Согласно фрагменту о политических идеях во Франции XIV–XV вв., почему политические идеи должны были развиваться, опережая реальные преобразования политической организации общества? Ответьте в одном–трех предложениях.

== ИСХОДНЫЙ ФРАГМЕНТ ==
#####

Поэтому в общественной мысли Франции XIV–XV вв. политические идеи становятся зоной наиболее активного обновления идеологии.
Глава III.
ПОЛИТИЧЕСКИЕ ИДЕИ ВО ФРАНЦИИ XIV–XV вв.
Динамичное развитие политических идей во Франции, начиная с XIII в., происходило в теснейшей связи с укреплением и расширением королевской власти. Именно монархия в лице постепенно формирующегося аппарата управления была генератором и проводником новых политических понятий, обслуживающих ее все более возраставшие притязания и все яснее вырисовывавшиеся устремления. Однако представлять развитие идей лишь как следствие социально-политической эволюции, как результат отражения в социальном сознании происходивших в реальной жизни перемен — значит слишком упрощать проблему. Поскольку сознание не пассивно отражает общественные процессы, оно было деятельным их соучастником, во многом предопределявшим их характер и направленность. Именно политические идеи задавали цели, к которым тяготела монархия, и поэтому они должны были развиваться, опережая реальные преобразования политической организации общества. Сами же эти преобразования были возможны благодаря тому, что мыслью люди уносились к дальним горизонтам и умозрительно проделывали свой путь гораздо раньше, нежели в действительности.
Развитие политических идей, как и социально-этических, сопровождалось усложнением социального сознания, в результате чего возникали самые разные комбинации новых и старых идей. Социальное сознание — это, конечно, абстракция, и важно по возможности выяснить социальные границы распространения тех или иных представлений. К тому же процесс идеологического развития никак нельзя назвать мирным, особенно в сфере политической мысли. Борьба идей была не менее ожесточенной, нежели борьба социально-политическая. Границы распространения определенных идей — это границы, разделяющие соответствующие политические интересы и цели, за которыми стоят те или иные социальные классы и группы. Поэтому их дифференциация представляется совершенно необходимой для понимания характера эволюции идеологии, а вместе с тем и эволюции социально-политического строя Франции.

#####

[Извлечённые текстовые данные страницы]
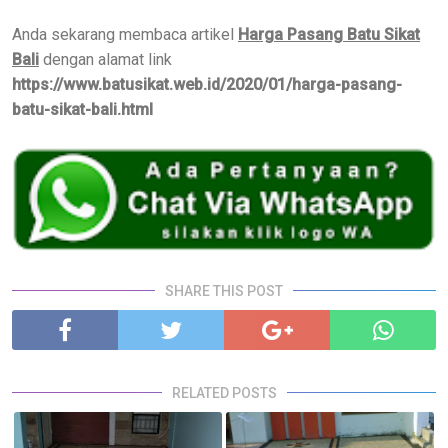
Anda sekarang membaca artikel
Harga Pasang Batu Sikat
Bali
dengan alamat link
https://www.batusikat.web.id/2020/01/harga-pasang-
batu-sikat-bali.html
SHARE THIS POST
RELATED POSTS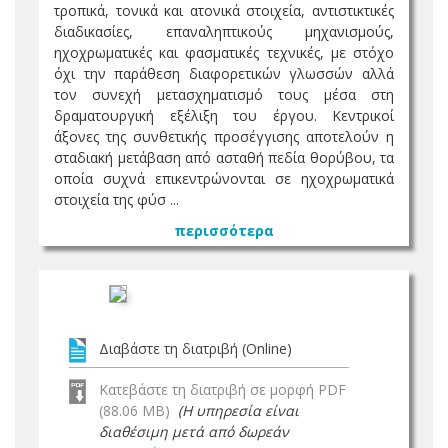
τροπικά, τονικά και ατονικά στοιχεία, αντιστικτικές
διαδικασίες, επαναληπτικούς μηχανισμούς,
ηχοχρωματικές και φασματικές τεχνικές, με στόχο
όχι την παράθεση διαφορετικών γλωσσών αλλά
τον συνεχή μετασχηματισμό τους μέσα στη
δραματουργική εξέλιξη του έργου. Κεντρικοί
άξονες της συνθετικής προσέγγισης αποτελούν η
σταδιακή μετάβαση από ασταθή πεδία θορύβου, τα
οποία συχνά επικεντρώνονται σε ηχοχρωματικά
στοιχεία της φύσ ...
περισσότερα
Διαβάστε τη διατριβή (Online)
Κατεβάστε τη διατριβή σε μορφή PDF
(88.06 MB)
(Η υπηρεσία είναι
διαθέσιμη μετά από δωρεάν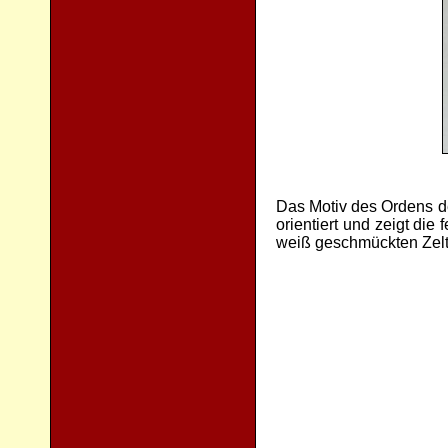
Das Motiv des Ordens d
orientiert und zeigt die
weiß geschmückten Zelt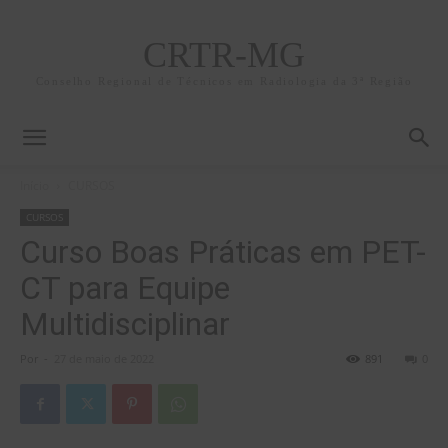
CRTR-MG
Conselho Regional de Técnicos em Radiologia da 3ª Região
Início
CURSOS
CURSOS
Curso Boas Práticas em PET-
CT para Equipe
Multidisciplinar
Por
-
27 de maio de 2022
891
0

#####

== ОТВЕТ НА ЗАДАНИЕ ==
Политические идеи задавали цели, к которым тяготела монархия, поэтому им приходилось опережать реальные преобразования. Сознание не пассивно отражало общественные процессы, а было их деятельным соучастником и во многом предопределяло их характер и направленность.